В молодости Дробышев не избежал увлечения романтикой дальних дорог и великих строек. Тот опыт отложился, например, в «Воспоминании о сгоревшем (вернее бы сказать, сожжённом. – Р.В.) и утопленном городе». Рядом с картиной погибели старого Братска невольно, но логично становится распутинское «Прощание с Матёрой»…
Идущий за высокой мыслью поэт работал в традиционном ключе. Не всё у него технически гладко во стихе, но в художественном достоинстве не откажешь.
Синие хребты Хамардабана.
Как мне жаль, что их не видишь ты.
За байкальской гладью очень странны
их непостижимые черты.
Уплывают горы,
тают в дымке,
растворяются в вечерней мгле,
надевают шапки-невидимки,
исчезают в тихом сентябре…
Не помню, где и слышал про его мордовские корни – как бы не от него самого. Вообще же патриот он был безоглядный. А чувствовал ли некоторую безответность своей любви к Родине? Подумалось о том при встрече со стихотворением «Зову, зову, а нет ответа»:
И не похмелье
и не тризна
на перепутье трёх дорог –
в любви твоей,
моя Отчизна,
как в одиночестве, продрог.
За тоненькую, в 60 страниц, малоформатную и микротиражную книжицу «Стихотворения» спасибо «Обществу сохранения литературного наследия» – лучше поздно, чем никогда не воздать за лепту покойного в отечественную культуру и память: Дробышев был почётным председателем этого «Общества».
А вот прижизненная неприкаянность поэта не могла не отозваться общим грустным звучанием стихов его. Настоятелен в них мотив возвращения к отчему дому. Понятно, что в последние годы сиднем сидевший дома автор искал чего-то большего, чем крыша над головой. Потому что не мог отстраниться, уклониться, приспособиться…
Не страна разорилась –
сам я крах претерпел…
Всё через себя. Из вокруг происходящего сердцем перенимал мучительный разлад. Глядя правде в лицо, заклинал: мне истину оставьте.

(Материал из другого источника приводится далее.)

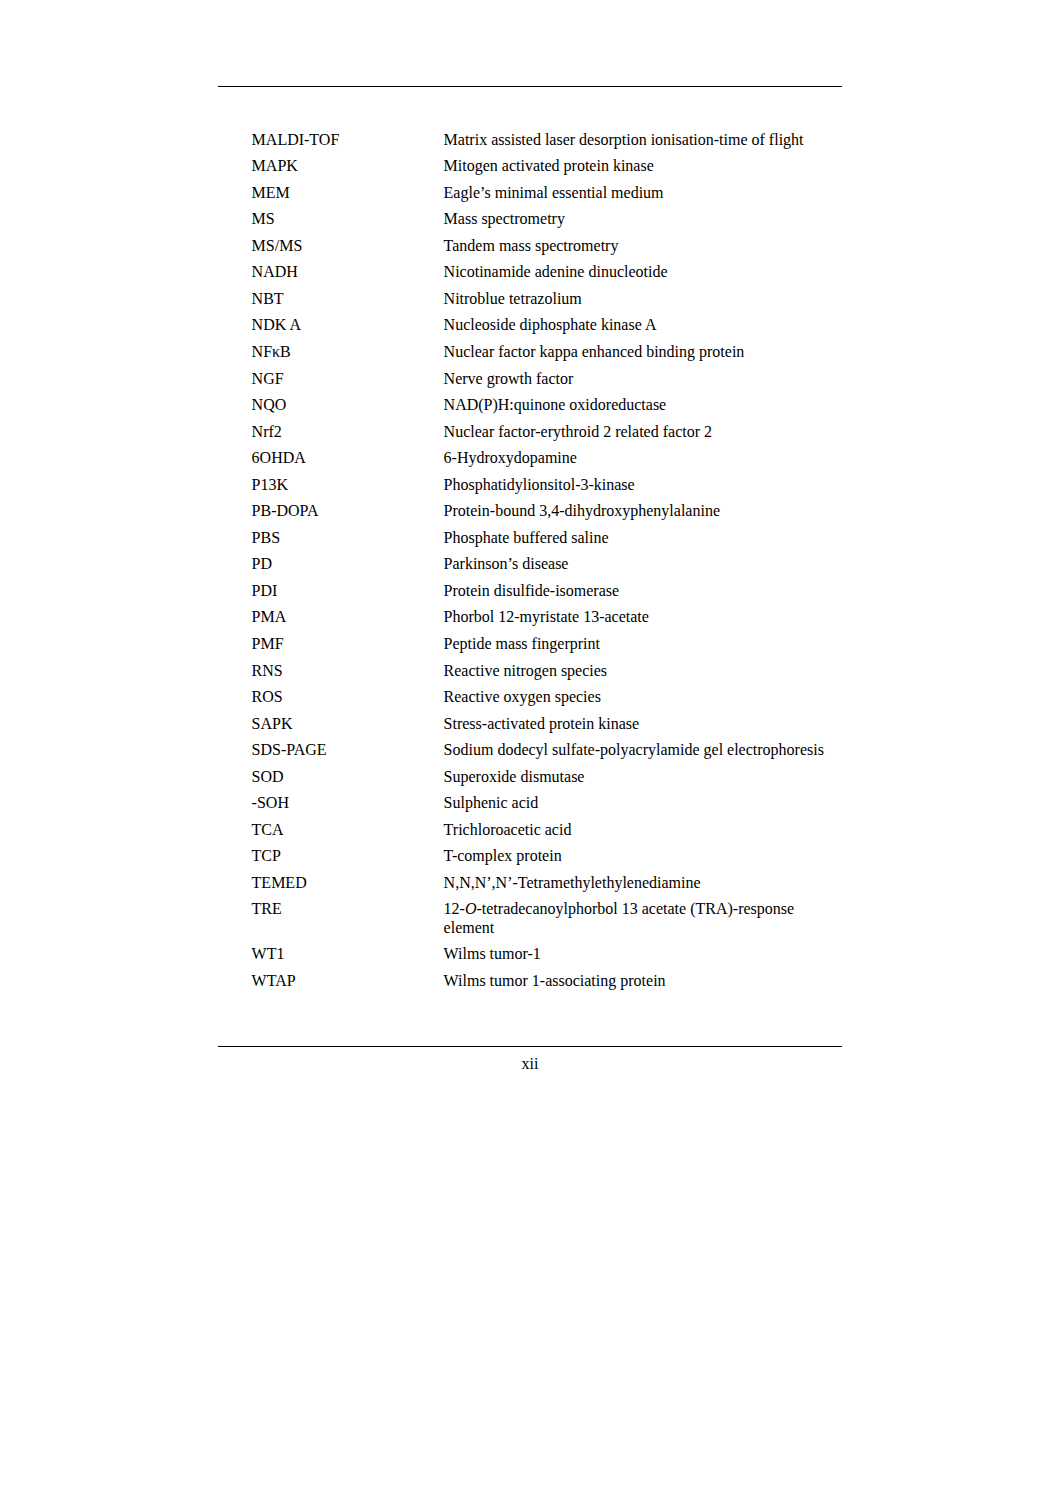| MALDI-TOF | Matrix assisted laser desorption ionisation-time of flight |
| MAPK | Mitogen activated protein kinase |
| MEM | Eagle’s minimal essential medium |
| MS | Mass spectrometry |
| MS/MS | Tandem mass spectrometry |
| NADH | Nicotinamide adenine dinucleotide |
| NBT | Nitroblue tetrazolium |
| NDK A | Nucleoside diphosphate kinase A |
| NFκB | Nuclear factor kappa enhanced binding protein |
| NGF | Nerve growth factor |
| NQO | NAD(P)H:quinone oxidoreductase |
| Nrf2 | Nuclear factor-erythroid 2 related factor 2 |
| 6OHDA | 6-Hydroxydopamine |
| P13K | Phosphatidylionsitol-3-kinase |
| PB-DOPA | Protein-bound 3,4-dihydroxyphenylalanine |
| PBS | Phosphate buffered saline |
| PD | Parkinson’s disease |
| PDI | Protein disulfide-isomerase |
| PMA | Phorbol 12-myristate 13-acetate |
| PMF | Peptide mass fingerprint |
| RNS | Reactive nitrogen species |
| ROS | Reactive oxygen species |
| SAPK | Stress-activated protein kinase |
| SDS-PAGE | Sodium dodecyl sulfate-polyacrylamide gel electrophoresis |
| SOD | Superoxide dismutase |
| -SOH | Sulphenic acid |
| TCA | Trichloroacetic acid |
| TCP | T-complex protein |
| TEMED | N,N,N’,N’-Tetramethylethylenediamine |
| TRE | 12- O -tetradecanoylphorbol 13 acetate (TRA)-response element |
| WT1 | Wilms tumor-1 |
| WTAP | Wilms tumor 1-associating protein |
xii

Уходя, поэт оставляет себя во слове. И звучит оно как сказанное с того света:
Всё быльём поросло, кровь угомонилась,
не осталось в душе прежнего огня.
Отчего же, скажи,
снова ты приснилась?
И слова слышу я: «Пожалей меня…»
Последнею строкою, ставшей рефреном «Донской песни», в числе многих других оглянулась на нас христианская душа Владимира Дробышева.
Роберт ВИНОНЕН
г. ХЕЛЬСИНКИ,
ФИНЛЯНДИЯ
Владимир Дробышев. Стихотворения. Москва, 2003.